Leading female journalists have created a group to tackle sexual harassment in the media industry.
The Second Source, an alternative professional network, launched on Thursday night with the aim of raising awareness of harassment and helping companies to stamp it out.
It has the support of London Mayor Sadiq Khan, Green MP Caroline Lucas and the Lib Dems’ Jo Swinson.
It comes in the wake of allegations Times columnist Kate Maltby and radio presenter Julia Hartley Brewer faced sexual harassment from male MPs.
Evening Standard columnist Rosamund Urwin, who is among the 20 journalists behind Second Source, said she was inspired to take action after hearing how freelance reporter Emily Reynolds was targeted.
She said: “It was after reading a piece by my fellow journalist Emily Reynolds about sexual harassment she had suffered that I realised that unless we act, nothing will change.
“It will happen to the 23-year-olds of tomorrow, as it once happened to me and happened to Emily.”
Reynolds said: “When I published the post about my experiences of harassment, I was frightened it would leave me isolated and it risk.
“It was quite the opposite.

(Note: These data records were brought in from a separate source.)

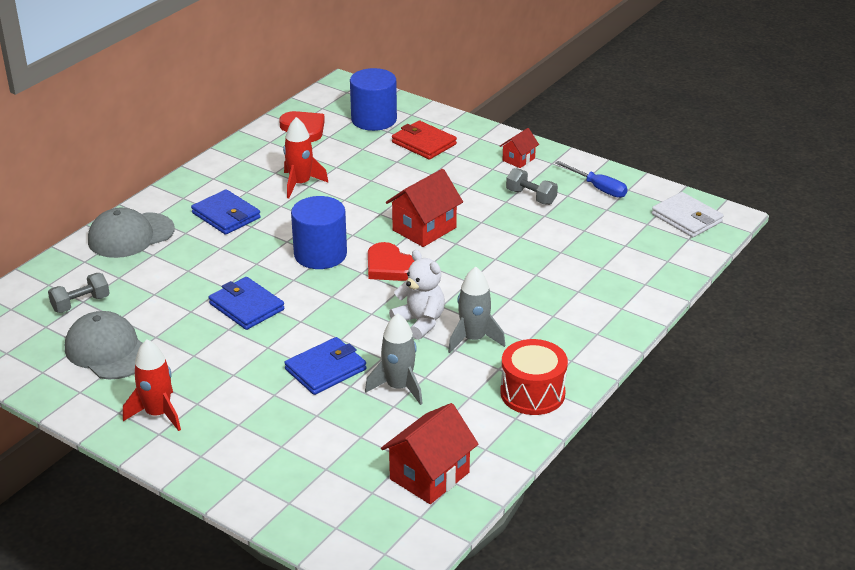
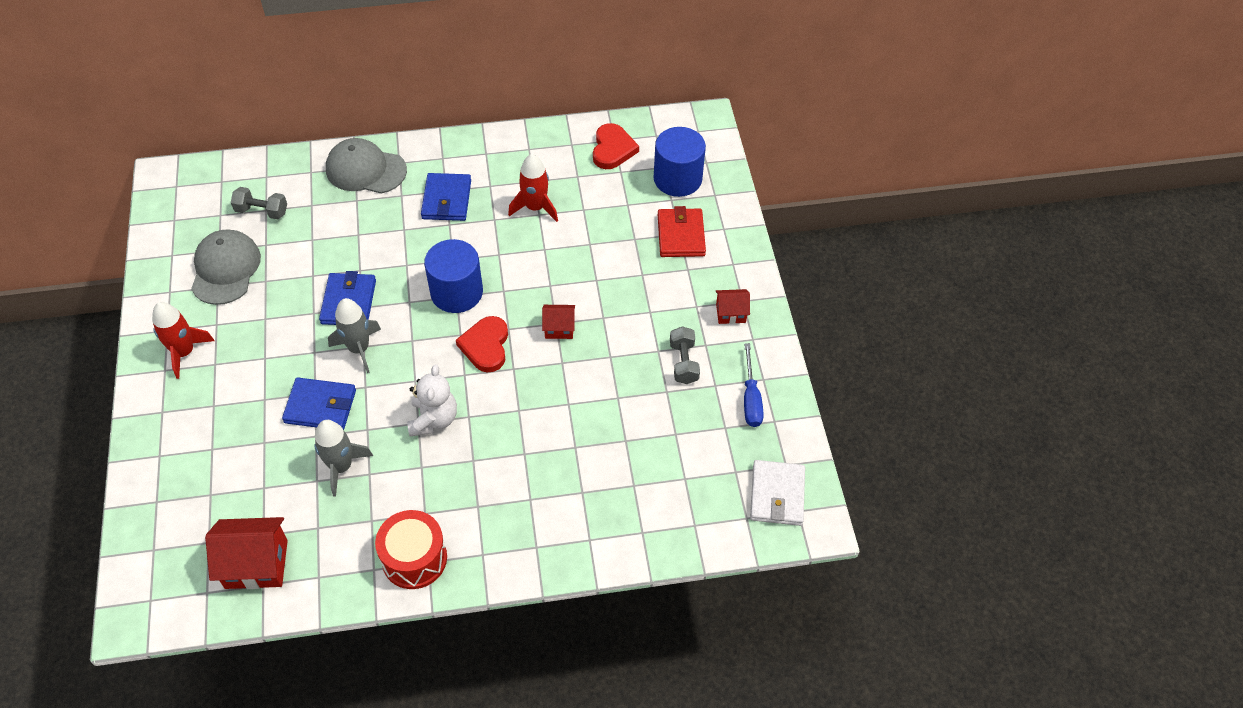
camera: 45 degrees right, 20 degrees up
red house [386,169,463,247] -> red house [542,305,575,339], size x0.56
grey rocket [448,267,506,353] -> grey rocket moved to [328,298,381,373]

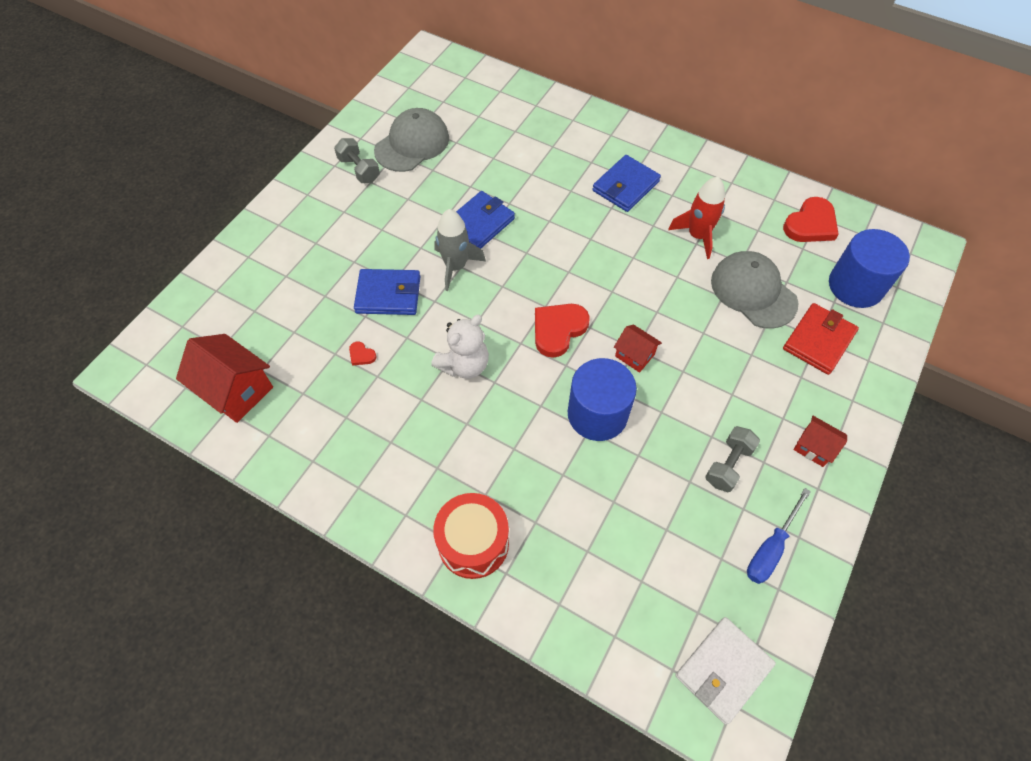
camera: 40 degrees right, 5 degrees up
red rocket [152,302,214,379] -> none
grey dumbbell [231,187,287,219] -> grey dumbbell moved to [334,138,380,183]
blue wallet [282,377,356,430] -> blue wallet turned 45 degrees counterclockwise [354,269,421,315]
grey rocket [314,420,373,497] -> red heart [349,341,377,365]
grey cap [326,138,407,194] -> grey cap moved to [711,251,798,329]
red drum [375,510,447,589] -> red drum moved to [433,493,509,579]
blue cylinder [424,239,483,313] -> blue cylinder moved to [568,358,637,441]

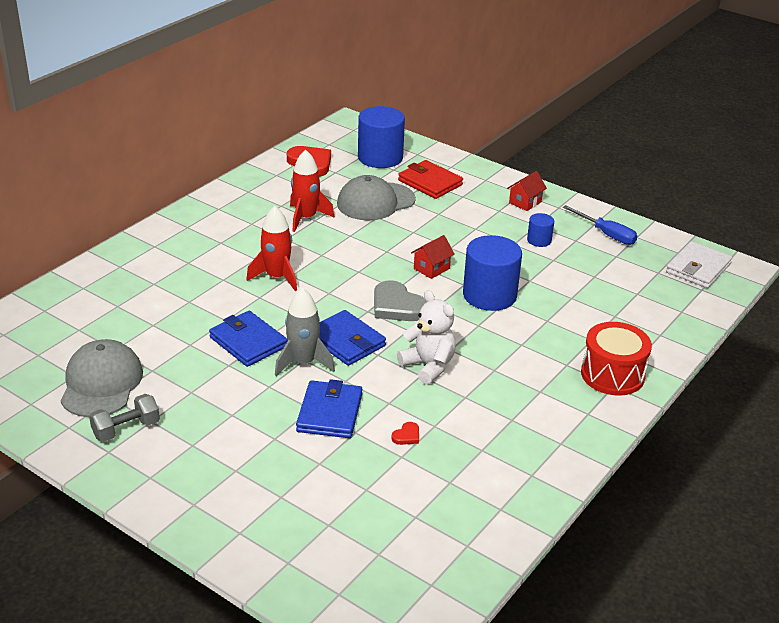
camera: 85 degrees left, 25 degrees down
red house [176,334,273,423] -> none
grey cap [374,108,449,172] -> grey cap turned 45 degrees clockwise [61,339,143,417]
red heart [535,304,590,358] -> grey heart [374,280,426,321]
blue wallet [592,155,661,212] -> blue wallet moved to [319,310,386,366]
white wallet [675,617,776,725] -> white wallet turned 75 degrees clockwise [666,241,732,288]
grey dumbbell [705,426,760,492] -> blue cylinder [527,213,554,247]
none -> red rocket [246,206,297,291]

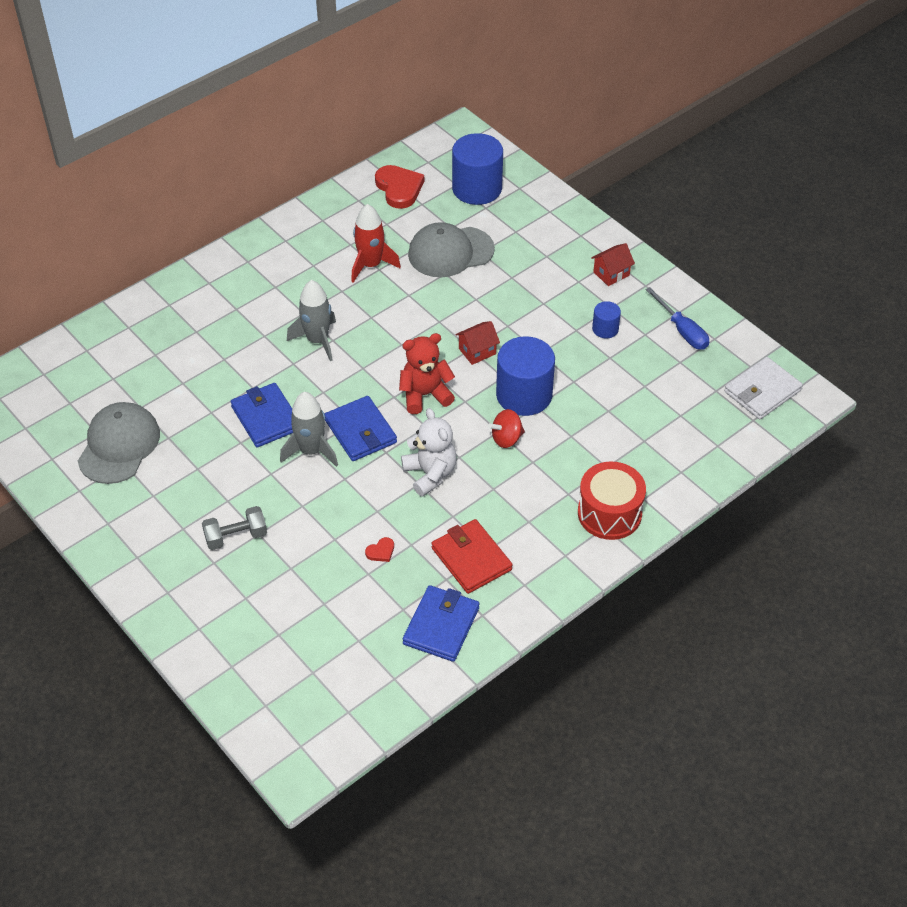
camera: 15 degrees right, 15 degrees up
grey dumbbell [89,394,160,442] -> grey dumbbell moved to [202,506,267,550]
red rocket [246,206,297,291] -> grey rocket [287,280,336,361]
blue wallet [296,379,362,438] -> blue wallet moved to [403,585,479,662]
grey heart [374,280,426,321] -> red teddy bear [399,333,455,414]
red wallet [398,160,463,199] -> red wallet moved to [432,519,513,594]
none -> red spinning top [488,409,525,448]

I was inundated with messages of support and solidarity from other journalists, many of whom had had similar experiences to me as a young woman in insecure work.”
Deputy Lib Dem leader Swinson said: “I’m delighted to support the women journalists creating The Second Source to campaign for changes in the media industry.
“For all the justified media outrage about sexual harassment in other workplaces, the media must recognize it needs to act on its own harassment problem too.”
Lucas added: “No one should have to suffer harassment at work—it’s great to see women working together to change behaviour and attitudes in this male-dominated industry.”
Khan, meanwhile, said: “The harassment some women journalists have faced is appalling—and it is the responsibility of all of us to challenge it and call it out. This needs to be a turning point.”
“I strongly support the women journalists who have come together to create The Second Source. We must do everything we can to ensure women are able to speak out and have their concerns properly investigated.”
Louise Ridley, News Editor, Longform and Special Projects, at Buzzfeed UK is also backing the campaign.
She said: “Half of British women have been sexually harassed at work, according to a BBC Survey last month.
“This can’t go on. We’re excited to come together to do something to support journalists who have experienced harassment, and anyone in media who is concerned about it. We hope we’ll be joined by lots of others to use our talents to make a positive change.”
Megha Mohan, senior broadcast journalist, added, “As journalists we’re meant to hold people to account, yet there’s often an uncomfortable culture of silence when it comes to bullying and harassment in our profession.”
Urwin added: “This isn’t—as some have bizarrely framed it—a ‘witch hunt.’ What we want is cultural change in our industry—and we hope this call will spread beyond the media to other workplaces too.”
Reynolds agreed: “Sexual harassment and assault must be rooted out of every industry. We’re starting with ours.”